Just as the misplaced outrage over the British case was roiling social media, yet another misplaced debate was starting here at home. Roseanne Barr, a groundbreaking comedian and provocateur, went on a racist rant on Twitter and her resurrected sitcom was promptly canceled by ABC. As usual, people who don’t care about the First Amendment enough to actually understand it started squawking about Barr’s loss of First Amendment rights.
The First Amendment only protects us from government action, not from personal consequences. Like Colin Kaepernick, the NFL player who protested by kneeling during the national anthem, Barr had the perfect right to express her opinion without government interference.
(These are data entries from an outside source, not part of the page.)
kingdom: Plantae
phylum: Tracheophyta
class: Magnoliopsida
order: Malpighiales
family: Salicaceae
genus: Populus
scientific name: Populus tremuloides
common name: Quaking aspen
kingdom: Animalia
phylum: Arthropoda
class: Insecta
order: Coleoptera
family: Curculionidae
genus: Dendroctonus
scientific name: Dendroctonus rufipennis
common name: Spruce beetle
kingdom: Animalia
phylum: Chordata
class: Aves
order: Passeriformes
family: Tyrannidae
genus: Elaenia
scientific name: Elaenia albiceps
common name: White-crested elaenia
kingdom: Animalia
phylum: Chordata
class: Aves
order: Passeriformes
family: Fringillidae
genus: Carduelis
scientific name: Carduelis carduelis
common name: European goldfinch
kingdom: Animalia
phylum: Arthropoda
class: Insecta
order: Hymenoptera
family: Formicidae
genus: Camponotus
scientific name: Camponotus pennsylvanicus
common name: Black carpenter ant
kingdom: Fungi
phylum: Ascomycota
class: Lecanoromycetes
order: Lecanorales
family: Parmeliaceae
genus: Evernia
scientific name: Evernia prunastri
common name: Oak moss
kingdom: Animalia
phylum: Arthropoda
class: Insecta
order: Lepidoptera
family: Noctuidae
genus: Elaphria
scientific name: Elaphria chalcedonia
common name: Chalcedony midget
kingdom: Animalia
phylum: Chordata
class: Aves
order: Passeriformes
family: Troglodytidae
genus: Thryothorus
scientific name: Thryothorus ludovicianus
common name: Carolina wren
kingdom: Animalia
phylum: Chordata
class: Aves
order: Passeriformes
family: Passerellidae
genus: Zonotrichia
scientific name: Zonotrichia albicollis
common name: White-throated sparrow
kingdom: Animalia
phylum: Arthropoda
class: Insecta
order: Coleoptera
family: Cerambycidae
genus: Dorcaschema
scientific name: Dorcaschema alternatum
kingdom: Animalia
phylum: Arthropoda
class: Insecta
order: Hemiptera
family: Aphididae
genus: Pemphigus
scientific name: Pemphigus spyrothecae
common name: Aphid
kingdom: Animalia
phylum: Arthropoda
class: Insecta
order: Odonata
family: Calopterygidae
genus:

And like Kaepernick, she ran the risk of being out of work if no one wants to employ her.
For Kaepernick, drawing attention to his concern over police brutality and racial injustice was apparently worth the risk — one that other players could choose to join or not. And for Barr, comparing an African-American woman who served in the Obama administration to an ape was apparently worth the risk of unemployment for herself and all of her co-workers. (She did apologize. And blamed a prescription medication.)
What’s more, the rest of us still have the perfect right to express our opinion of the response by the NFL and ABC by patronizing or boycotting their products and by urging others to join us. Corporate citizens face the consequences of their controversial actions as well.
Meanwhile, conservatives, how about a little more concern over freedom of the press here at home? A prominent American politician who swore to preserve, protect and defend the Constitution of the United States keeps declaring even the most rigorous reporting to be “fake news” and advocating stricter libel laws to discourage reporting that he considers unflattering.
He’s even trying to use the U.S. Postal Service to punish investors in one corporation, Amazon, because its CEO happens to own a newspaper that has been exercising a little too much freedom of the press. And as far as I can tell, this is completely acceptable to the same conservatives who are outraged by the treatment of Tommy Robinson and Roseanne Barr.
(Correction, June 4, 2018: In the U.S., judges can gag parties to lawsuits, including court staff. This article orginally said that they could only gag lawyers, which was incorrect.)